_Activity:_
Which of the lines below contain the string "filter"? Pull each one out of the data.

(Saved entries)
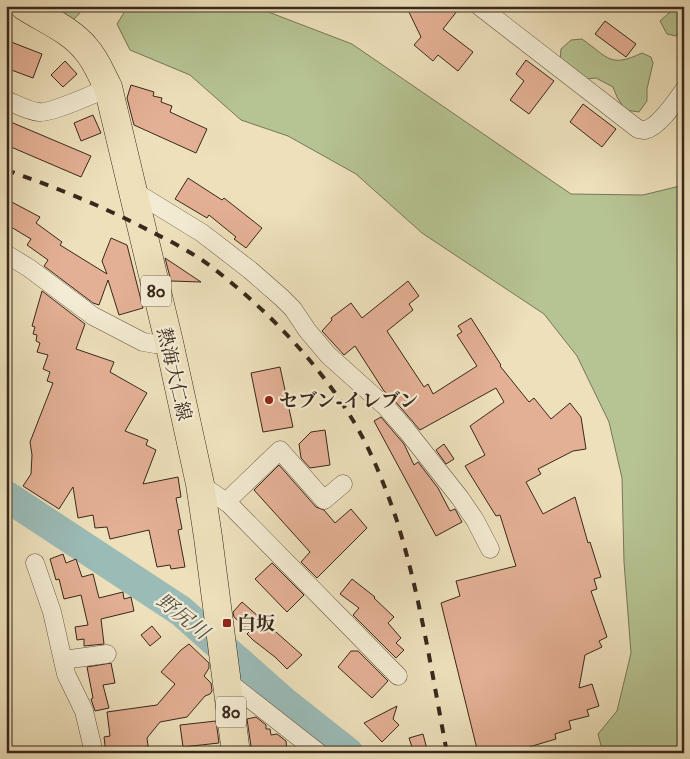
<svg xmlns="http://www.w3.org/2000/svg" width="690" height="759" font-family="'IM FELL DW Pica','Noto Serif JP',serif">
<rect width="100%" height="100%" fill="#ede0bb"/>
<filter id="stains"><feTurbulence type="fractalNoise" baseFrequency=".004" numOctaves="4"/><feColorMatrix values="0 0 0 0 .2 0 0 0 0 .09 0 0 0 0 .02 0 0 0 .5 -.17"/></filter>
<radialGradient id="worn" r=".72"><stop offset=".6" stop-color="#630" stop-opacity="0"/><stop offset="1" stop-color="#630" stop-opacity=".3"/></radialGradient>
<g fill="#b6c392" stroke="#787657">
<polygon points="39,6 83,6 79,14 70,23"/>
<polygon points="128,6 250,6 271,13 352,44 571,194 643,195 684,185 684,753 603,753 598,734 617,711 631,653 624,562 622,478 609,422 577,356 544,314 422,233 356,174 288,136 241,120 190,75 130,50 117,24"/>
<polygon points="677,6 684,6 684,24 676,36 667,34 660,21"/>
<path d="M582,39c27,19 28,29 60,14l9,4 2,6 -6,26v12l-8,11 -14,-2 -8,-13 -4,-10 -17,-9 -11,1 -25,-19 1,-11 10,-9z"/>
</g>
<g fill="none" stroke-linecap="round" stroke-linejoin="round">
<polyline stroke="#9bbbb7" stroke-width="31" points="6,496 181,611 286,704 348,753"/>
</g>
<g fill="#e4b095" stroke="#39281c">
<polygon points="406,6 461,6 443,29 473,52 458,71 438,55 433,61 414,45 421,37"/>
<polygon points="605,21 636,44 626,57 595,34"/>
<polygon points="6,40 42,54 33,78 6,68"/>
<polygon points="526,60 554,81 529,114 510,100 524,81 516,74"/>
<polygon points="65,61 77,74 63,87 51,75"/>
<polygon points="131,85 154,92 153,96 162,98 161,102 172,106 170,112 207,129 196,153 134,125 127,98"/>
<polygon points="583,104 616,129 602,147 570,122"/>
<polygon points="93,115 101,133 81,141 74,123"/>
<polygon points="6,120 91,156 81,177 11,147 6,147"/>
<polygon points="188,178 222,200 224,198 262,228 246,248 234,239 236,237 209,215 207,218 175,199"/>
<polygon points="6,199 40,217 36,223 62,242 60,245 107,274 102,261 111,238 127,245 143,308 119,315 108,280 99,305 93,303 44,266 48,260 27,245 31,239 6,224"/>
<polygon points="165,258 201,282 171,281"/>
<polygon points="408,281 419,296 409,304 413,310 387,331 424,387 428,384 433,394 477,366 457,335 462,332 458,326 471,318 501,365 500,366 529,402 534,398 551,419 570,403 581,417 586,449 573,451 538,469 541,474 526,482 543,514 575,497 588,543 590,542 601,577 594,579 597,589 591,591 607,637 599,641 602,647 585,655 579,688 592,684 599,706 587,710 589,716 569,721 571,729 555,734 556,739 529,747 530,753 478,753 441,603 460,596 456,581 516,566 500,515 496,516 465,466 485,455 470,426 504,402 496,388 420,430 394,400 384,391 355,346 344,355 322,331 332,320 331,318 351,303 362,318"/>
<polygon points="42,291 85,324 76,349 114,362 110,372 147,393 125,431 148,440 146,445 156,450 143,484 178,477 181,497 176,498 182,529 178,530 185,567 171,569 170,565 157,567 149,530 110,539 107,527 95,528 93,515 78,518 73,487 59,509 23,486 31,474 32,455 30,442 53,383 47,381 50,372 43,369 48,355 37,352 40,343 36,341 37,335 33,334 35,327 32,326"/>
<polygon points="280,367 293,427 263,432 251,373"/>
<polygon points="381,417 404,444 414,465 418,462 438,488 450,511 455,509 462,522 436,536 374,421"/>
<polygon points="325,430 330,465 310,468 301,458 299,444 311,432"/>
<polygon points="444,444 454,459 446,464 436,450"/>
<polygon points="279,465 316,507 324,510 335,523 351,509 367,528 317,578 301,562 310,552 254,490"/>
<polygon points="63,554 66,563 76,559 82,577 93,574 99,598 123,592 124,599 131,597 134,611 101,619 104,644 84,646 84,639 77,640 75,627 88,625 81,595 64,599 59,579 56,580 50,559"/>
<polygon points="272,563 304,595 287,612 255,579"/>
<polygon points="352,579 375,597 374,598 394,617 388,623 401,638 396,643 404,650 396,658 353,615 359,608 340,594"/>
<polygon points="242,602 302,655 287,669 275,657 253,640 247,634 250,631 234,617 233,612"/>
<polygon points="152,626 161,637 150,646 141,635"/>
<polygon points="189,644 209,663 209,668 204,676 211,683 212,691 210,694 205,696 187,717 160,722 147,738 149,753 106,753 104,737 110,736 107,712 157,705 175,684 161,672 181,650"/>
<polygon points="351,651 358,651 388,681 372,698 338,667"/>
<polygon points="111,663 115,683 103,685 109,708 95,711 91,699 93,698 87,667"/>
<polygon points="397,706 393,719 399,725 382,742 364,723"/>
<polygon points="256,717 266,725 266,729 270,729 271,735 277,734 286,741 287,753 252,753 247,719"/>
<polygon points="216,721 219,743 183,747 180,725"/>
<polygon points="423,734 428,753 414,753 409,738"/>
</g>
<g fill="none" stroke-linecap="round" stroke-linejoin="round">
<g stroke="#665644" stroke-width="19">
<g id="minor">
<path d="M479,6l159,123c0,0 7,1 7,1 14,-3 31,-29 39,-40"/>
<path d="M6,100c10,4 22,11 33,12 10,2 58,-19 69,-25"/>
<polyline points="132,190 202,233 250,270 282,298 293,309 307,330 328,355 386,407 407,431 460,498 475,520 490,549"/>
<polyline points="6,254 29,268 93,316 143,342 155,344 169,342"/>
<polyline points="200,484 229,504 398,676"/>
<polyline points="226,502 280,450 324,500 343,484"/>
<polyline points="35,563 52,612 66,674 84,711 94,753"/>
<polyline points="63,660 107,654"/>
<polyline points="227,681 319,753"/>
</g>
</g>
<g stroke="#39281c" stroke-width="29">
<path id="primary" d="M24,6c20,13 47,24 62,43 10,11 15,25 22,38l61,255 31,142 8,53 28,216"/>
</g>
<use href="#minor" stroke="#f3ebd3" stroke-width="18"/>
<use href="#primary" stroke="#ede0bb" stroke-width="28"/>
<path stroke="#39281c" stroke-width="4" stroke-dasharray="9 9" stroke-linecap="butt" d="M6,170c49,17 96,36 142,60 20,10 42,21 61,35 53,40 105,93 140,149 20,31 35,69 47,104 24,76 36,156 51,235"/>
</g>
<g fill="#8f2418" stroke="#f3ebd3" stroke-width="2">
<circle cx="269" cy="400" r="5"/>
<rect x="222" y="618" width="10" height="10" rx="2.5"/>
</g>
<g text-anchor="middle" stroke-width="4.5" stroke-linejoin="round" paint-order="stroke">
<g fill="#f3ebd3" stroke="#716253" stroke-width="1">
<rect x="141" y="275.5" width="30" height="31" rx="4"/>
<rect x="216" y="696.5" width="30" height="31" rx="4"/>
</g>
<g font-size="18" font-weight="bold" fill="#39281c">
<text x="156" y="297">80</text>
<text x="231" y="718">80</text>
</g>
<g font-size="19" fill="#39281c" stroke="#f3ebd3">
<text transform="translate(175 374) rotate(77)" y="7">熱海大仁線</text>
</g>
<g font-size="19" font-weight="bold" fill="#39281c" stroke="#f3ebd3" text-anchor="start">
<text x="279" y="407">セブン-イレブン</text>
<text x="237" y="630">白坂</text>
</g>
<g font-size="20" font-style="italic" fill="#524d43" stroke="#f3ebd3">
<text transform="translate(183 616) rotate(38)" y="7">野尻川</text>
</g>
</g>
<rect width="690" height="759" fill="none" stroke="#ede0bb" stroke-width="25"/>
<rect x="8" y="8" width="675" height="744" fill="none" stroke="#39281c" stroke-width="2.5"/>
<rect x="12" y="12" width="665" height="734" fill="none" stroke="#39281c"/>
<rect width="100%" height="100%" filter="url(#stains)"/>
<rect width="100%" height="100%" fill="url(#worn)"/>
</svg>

_Response box:_
<filter id="stains"><feTurbulence type="fractalNoise" baseFrequency=".004" numOctaves="4"/><feColorMatrix values="0 0 0 0 .2 0 0 0 0 .09 0 0 0 0 .02 0 0 0 .5 -.17"/></filter>
<rect width="100%" height="100%" filter="url(#stains)"/>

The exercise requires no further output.